- Qué se pide
a) ¿Puedes transcribir del texto sobre las elecciones el fragmento que empieza con las palabras que contienen "Dos domingos después" y termina con "nuestra endeble democracia."?
b) Según el texto sobre las elecciones, ¿a quiénes ha arrastrado consigo la perdedora?
c) ¿Cómo seguiría el texto sobre las elecciones después de su última oración? Escribe esa continuación.

- Fragmento para leer

#####

Fraude. Golpe. Anulación. Firmas. Actas. Elecciones. ¿Cuántas veces habremos oído y leído estas palabras en las últimas semanas? ¿Cuántas variaciones en su origen, actor e, incluso, significado han ido surgiendo desde la boca de urna aquel 06 de junio?
Dos domingos después aún no
tenemos un presidente oficial. Al momento de emitirse los primeros datos
electorales del JNE, la evolución política y, de paso, el clima social han sido
tensos y no han estado exentos de roces en una sociedad resentida por la
pandemia, la crisis económica laboral y las tensiones de un Congreso de
accionar lamentable. Aunque las cifras ya dan un ganador, la perdedora ha
decidido quemar sus últimas naves arrastrando consigo a abogados, medios de
comunicación, personalidades, políticos desgastados y militares retirados. Para
ello, no ha escatimado en buscar recursos de todo calibre, mientras los medios
jugaban un rol desconcertante, los cuales están lejos de contribuir en la
construcción de puentes necesarios para proteger a nuestra endeble democracia.
Las llamadas a una asonada social, una anulación de este proceso electoral o,
peor aún, un golpe de estado son alarmantes y nos muestran el especial concepto
que se tiene de la democracia, palabra manida hasta el cansancio, pero poco
conocida. Un intento golpista no haría sino acentuar más la crisis no solo a
nivel interno, sino a nivel internacional pues un golpe sería total o
sistemáticamente rechazado. Ahora se debe pensar con cabeza fría con el fin de
poder trabajar en conjunto y ayudar a estabilizar el ambiente político para
tener gobernabilidad y proyectarse en macro soluciones urgentes e inmediatas. Además,
fortalecer al virtual presidente, quien asume el mando de todos los peruanos y
no un partido político que tiene fuertes problemas en el interno con personajes
corruptos y egocéntricos, mal de todas nuestras organizaciones políticas.

#####

- Entradas del conjunto de datos
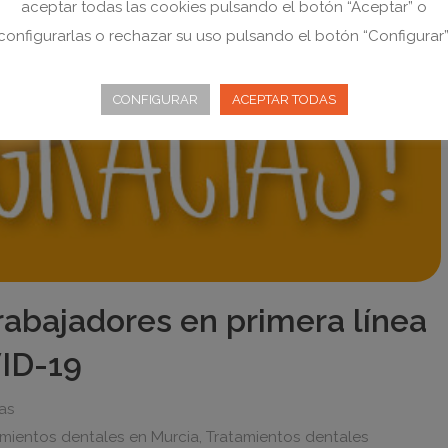
aceptar todas las cookies pulsando el botón “Aceptar” o
configurarlas o rechazar su uso pulsando el botón “Configurar”
CONFIGURAR
ACEPTAR TODAS
abajadores en primera línea
VID-19
ias
amientos dentales en Murcia
,
Tratamientos dentales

#####

- Resultados de tareas
a)
Dos domingos después aún no
tenemos un presidente oficial. Al momento de emitirse los primeros datos
electorales del JNE, la evolución política y, de paso, el clima social han sido
tensos y no han estado exentos de roces en una sociedad resentida por la
pandemia, la crisis económica laboral y las tensiones de un Congreso de
accionar lamentable. Aunque las cifras ya dan un ganador, la perdedora ha
decidido quemar sus últimas naves arrastrando consigo a abogados, medios de
comunicación, personalidades, políticos desgastados y militares retirados. Para
ello, no ha escatimado en buscar recursos de todo calibre, mientras los medios
jugaban un rol desconcertante, los cuales están lejos de contribuir en la
construcción de puentes necesarios para proteger a nuestra endeble democracia.

b)
- abogados
- medios de comunicación
- personalidades
- políticos desgastados
- militares retirados

c)
Se juega en contra de los ciudadanos de a pie, quienes angustiados buscan un trabajo, dinero para alimentos o medicinas para un familiar o de manera personal; esperan su ansiada vacuna; o desean estabilidad para empezar un negocio personal o familiar. Aquí cabe recordar el rol principal que asumen los partidos políticos para el buen gobierno. El periodo del Fujimorato significó la muerte de los partidos tradicionales. Durante esa década, a la cual Iván Degregori denominó “de la antipolítica”, estas entidades fueron heridas “de muerte”; muchas no se recuperaron. Lo que sí hubo fue una nueva forma de concebir estas instituciones: sin ninguna ideología y unidos más para intereses personales o los del líder, además de una suerte de endiosamiento de este. Hay preguntas que quedan en el aire: ¿Cómo sería el fujimorismo sin ningún Fujimori? ¿APP sin ningún Acuña? El APRA atrincherado entorno a AGP, ¿cómo se proyectan con su aún sombra omnisciente para su reinscripción? ¿Se reinscribirá el PPC muerto su patriarca? ¿Son, a la larga pues, partidos políticos?